## Extrait retenu
>>>>>

Jeremy Deller à Rennes
Enquêter, collecter, exposer – le geste d’amour de Jeremy Deller
Selon Jean-Marie Gallais, le vecteur de l’art de Jeremy Deller se situerait dans le croisement entre un « geste d’amour » et « un projet anthropologique » en faveur des pratiques populaires et périphériques existantes, en dehors des cercles consacrés de l’art contemporain et de la « haute culture ». Artiste britannique par excellence – il fut le représentant de la Grande-Bretagne à la Biennale de Venise de 2013 –, Deller incarne à merveille, avec son flegme, son humour décalé et son esprit de contestation, une certaine idée de l’Angleterre néo-punk des années 1990 et 2000, celle de la génération des années Major, qui dansait jusqu’à l’épuisement au rythme de l’acid house, pour fuir la sombre réalité d’un pays post-thatchérien en proie à la privatisation de l’industrie, à l’expansion du chômage, et de la dévaluation de la livre sterling. Il est vrai que son art apparaît comme une célébration jubilatoire et engagée en faveur d’un certain nombre de réalités en marge des forces dominantes et présente une vision acérée de l’histoire, de l’identité et de l’actualité britannique et occidentale.
Jeremy Deller conçoit la création, selon ses propres mots, comme « une forme de magie qui détient le pouvoir alchimique de transformer le réel ». Selon lui, l’art peut et doit prendre place partout au cœur de la société, via de multiples formes. Cette puissance enchanteresse résonne aujourd’hui dans le choix du titre de la première rétrospective de l’artiste en France, « Art is Magic », présentée à Rennes. Organisée en trois volets, l’exposition présente une constellation d’œuvres en prise avec la culture populaire et le politique dans les espaces du musée des Beaux-Arts, du Frac Bretagne et de La Criée centre d’art contemporain. J’ai fait le choix d’orienter cette étude à partir de trois points de la pratique artistique de Jeremy Deller, qui, me semble-t-il, génèrent des expériences politiques, culturelles et artistiques inédites en faveur du périphérique : la production d’objets graphiques de diffusion dans l’espace public, la collecte et l’exposition d’objets en prise avec le vernaculaire, et la réactivation de l’histoire au regard de sa médiatisation.
Le centre d’art de La Criée présente l’installation Warning Graphic Content. Celle-ci est composée de plus de cent vingt affiches et imprimés produits par l’artiste depuis plus d’une trentaine d’années. En jouant avec les formats, les couleurs et les hauteurs, l’accrochage de cet ensemble est volontairement indiscipliné et chaotique. La production graphique représente une part importante de l’esthétique dellerienne. Dans son désir profond d’horizontalité et dans une économie de moyens de début de carrière, Deller a attaché une grande importance à produire des représentations didactiques à partir de procédés mécaniques de reproduction d’images. Destinées à l’espace public – d’abord par effraction dans les années 1990, puis dans le cadre de commandes officielles –, ses affiches doivent être compréhensibles par tous. Cette accessibilité élargie offre ce que Benjamin Buchloh appelle « les conditions d’une réception collective simultanée ». Cependant, Deller perturbe consciemment les limites et les codes de ces médiums, mêlant avec une certaine effronterie les points de vue et les contenus absurdes, qu’ils soient de nature poétique et polémique, locale et globale, ou universelle et intime. L’installation Warning Graphic Content illustre les centres d’intérêt de l’artiste qui traversent toutes ses recherches : l’importance de la musique pop et alternative, les contre-cultures, l’identité et l’actualité de la Grande-Bretagne, la montée du nationalisme et les enjeux sociétaux mondiaux. Le diagramme Acid Brass (1997) fait presque figure de manifeste. Cette affiche rend compte de l’histoire sociale de l’Angleterre, à partir des bifurcations de la musique populaire au fil du XXe siècle, partant des brass bands pour arriver à la musique électronique. Cette forme graphique rhizomique illustre ainsi l’engrenage anarchiste inséré au cœur de la pensée du plasticien.

<<<<<

## Données à traiter
>>>>>

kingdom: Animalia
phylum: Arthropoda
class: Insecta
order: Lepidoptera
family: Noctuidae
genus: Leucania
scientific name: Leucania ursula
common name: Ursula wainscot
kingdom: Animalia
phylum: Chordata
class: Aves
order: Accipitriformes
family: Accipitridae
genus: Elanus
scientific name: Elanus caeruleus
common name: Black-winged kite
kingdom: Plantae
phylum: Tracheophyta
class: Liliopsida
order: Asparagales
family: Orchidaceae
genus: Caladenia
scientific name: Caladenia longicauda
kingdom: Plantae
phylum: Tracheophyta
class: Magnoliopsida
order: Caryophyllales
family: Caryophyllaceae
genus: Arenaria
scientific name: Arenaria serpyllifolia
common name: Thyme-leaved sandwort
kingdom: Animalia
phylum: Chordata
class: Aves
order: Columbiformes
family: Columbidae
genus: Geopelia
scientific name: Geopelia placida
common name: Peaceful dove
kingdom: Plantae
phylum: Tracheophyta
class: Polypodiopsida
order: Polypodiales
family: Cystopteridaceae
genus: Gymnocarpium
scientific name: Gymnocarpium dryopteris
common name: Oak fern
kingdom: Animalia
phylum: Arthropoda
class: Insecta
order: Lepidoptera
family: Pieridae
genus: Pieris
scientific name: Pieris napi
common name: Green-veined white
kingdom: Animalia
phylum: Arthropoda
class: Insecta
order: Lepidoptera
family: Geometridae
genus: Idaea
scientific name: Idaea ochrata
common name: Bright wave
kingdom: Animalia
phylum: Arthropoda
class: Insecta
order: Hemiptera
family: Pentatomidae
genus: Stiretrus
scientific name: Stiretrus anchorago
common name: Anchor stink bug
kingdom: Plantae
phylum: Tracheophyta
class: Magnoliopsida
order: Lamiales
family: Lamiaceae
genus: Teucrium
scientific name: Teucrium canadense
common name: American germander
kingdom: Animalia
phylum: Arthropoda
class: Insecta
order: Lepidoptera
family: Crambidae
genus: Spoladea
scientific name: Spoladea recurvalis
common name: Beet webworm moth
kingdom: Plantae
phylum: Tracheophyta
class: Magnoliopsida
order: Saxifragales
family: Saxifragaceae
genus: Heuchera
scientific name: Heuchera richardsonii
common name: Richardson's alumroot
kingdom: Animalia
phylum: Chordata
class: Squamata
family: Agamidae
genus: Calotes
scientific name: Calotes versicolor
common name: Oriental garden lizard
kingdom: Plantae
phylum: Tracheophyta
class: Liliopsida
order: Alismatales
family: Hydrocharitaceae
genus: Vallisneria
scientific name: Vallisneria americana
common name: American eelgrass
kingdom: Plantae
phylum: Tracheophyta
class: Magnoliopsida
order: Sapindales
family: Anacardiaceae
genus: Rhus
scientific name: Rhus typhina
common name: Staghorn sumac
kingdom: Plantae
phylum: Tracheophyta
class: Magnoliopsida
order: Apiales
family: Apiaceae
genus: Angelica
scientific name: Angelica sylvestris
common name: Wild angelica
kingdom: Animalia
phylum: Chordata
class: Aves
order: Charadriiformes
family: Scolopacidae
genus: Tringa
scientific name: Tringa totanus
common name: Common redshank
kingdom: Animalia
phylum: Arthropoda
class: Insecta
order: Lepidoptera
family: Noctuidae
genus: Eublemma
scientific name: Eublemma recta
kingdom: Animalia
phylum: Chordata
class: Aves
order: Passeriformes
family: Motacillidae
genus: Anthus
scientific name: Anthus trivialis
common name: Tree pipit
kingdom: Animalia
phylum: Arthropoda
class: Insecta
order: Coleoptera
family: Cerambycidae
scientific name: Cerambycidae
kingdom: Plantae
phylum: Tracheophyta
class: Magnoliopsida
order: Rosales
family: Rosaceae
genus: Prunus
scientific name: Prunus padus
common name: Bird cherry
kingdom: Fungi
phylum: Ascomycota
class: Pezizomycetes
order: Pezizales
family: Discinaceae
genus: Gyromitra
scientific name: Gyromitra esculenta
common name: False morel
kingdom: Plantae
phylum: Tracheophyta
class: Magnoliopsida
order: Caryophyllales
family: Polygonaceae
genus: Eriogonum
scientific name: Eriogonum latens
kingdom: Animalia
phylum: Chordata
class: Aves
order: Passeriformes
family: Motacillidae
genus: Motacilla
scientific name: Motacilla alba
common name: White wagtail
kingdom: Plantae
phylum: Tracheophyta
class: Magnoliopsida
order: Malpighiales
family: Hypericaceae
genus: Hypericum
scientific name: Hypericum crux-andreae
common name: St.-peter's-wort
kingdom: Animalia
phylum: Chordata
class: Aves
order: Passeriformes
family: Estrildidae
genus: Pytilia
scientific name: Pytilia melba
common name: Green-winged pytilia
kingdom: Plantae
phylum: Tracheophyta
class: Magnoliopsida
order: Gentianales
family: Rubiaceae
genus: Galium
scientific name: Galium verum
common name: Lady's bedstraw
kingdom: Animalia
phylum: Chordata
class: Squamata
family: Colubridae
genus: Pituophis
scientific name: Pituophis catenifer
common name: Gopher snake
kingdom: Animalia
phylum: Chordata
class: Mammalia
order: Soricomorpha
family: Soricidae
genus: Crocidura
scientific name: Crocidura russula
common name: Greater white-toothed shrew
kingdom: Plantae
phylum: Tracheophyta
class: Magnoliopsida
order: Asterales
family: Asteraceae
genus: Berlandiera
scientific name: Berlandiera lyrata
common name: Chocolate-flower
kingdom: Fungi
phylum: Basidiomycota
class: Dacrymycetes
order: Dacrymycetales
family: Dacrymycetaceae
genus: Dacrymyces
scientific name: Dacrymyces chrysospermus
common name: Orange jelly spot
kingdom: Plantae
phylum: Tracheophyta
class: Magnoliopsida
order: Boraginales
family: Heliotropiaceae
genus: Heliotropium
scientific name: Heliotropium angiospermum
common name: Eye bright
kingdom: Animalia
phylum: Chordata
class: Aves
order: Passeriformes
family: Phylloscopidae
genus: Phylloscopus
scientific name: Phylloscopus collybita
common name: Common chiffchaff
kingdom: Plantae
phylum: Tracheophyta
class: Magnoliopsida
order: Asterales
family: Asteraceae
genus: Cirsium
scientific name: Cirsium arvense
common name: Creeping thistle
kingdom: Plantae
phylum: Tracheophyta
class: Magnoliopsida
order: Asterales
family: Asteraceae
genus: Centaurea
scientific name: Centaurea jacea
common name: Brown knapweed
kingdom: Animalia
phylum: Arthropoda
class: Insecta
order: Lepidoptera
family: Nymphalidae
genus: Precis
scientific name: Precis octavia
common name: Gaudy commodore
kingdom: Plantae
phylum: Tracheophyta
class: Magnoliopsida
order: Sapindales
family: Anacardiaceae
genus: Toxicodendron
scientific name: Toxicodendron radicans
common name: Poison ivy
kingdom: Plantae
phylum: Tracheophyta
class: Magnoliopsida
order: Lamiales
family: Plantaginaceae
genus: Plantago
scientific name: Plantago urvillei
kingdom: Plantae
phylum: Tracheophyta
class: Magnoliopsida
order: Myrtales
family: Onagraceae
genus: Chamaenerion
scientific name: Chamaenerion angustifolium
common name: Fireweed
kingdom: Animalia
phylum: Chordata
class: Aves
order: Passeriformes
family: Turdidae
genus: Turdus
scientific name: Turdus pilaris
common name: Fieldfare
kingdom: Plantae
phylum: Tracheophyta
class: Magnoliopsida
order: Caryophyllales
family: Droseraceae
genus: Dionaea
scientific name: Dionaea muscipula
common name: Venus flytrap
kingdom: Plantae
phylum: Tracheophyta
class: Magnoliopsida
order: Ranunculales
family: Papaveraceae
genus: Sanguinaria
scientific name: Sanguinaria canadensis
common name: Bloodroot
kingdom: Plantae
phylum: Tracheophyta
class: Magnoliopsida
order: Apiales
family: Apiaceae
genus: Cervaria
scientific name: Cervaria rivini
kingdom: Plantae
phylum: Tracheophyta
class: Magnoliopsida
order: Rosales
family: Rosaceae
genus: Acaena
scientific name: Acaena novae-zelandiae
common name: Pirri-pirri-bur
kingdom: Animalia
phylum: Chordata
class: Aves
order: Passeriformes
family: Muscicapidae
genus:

<<<<<

## Consignes écrites
1. D'après le texte sur Jeremy Deller, quel titre porte la première rétrospective de l'artiste en France ?
2. Présentez sous forme de liste numérotée les lignes des enregistrements, depuis la première jusqu'à celle qui contient « family: Accipitridae » incluse, sans reprendre les lignes vides.

## Résultats obtenus
1. Elle s'intitule « Art is Magic ».

2.
1. kingdom: Animalia
2. phylum: Arthropoda
3. class: Insecta
4. order: Lepidoptera
5. family: Noctuidae
6. genus: Leucania
7. scientific name: Leucania ursula
8. common name: Ursula wainscot
9. kingdom: Animalia
10. phylum: Chordata
11. class: Aves
12. order: Accipitriformes
13. family: Accipitridae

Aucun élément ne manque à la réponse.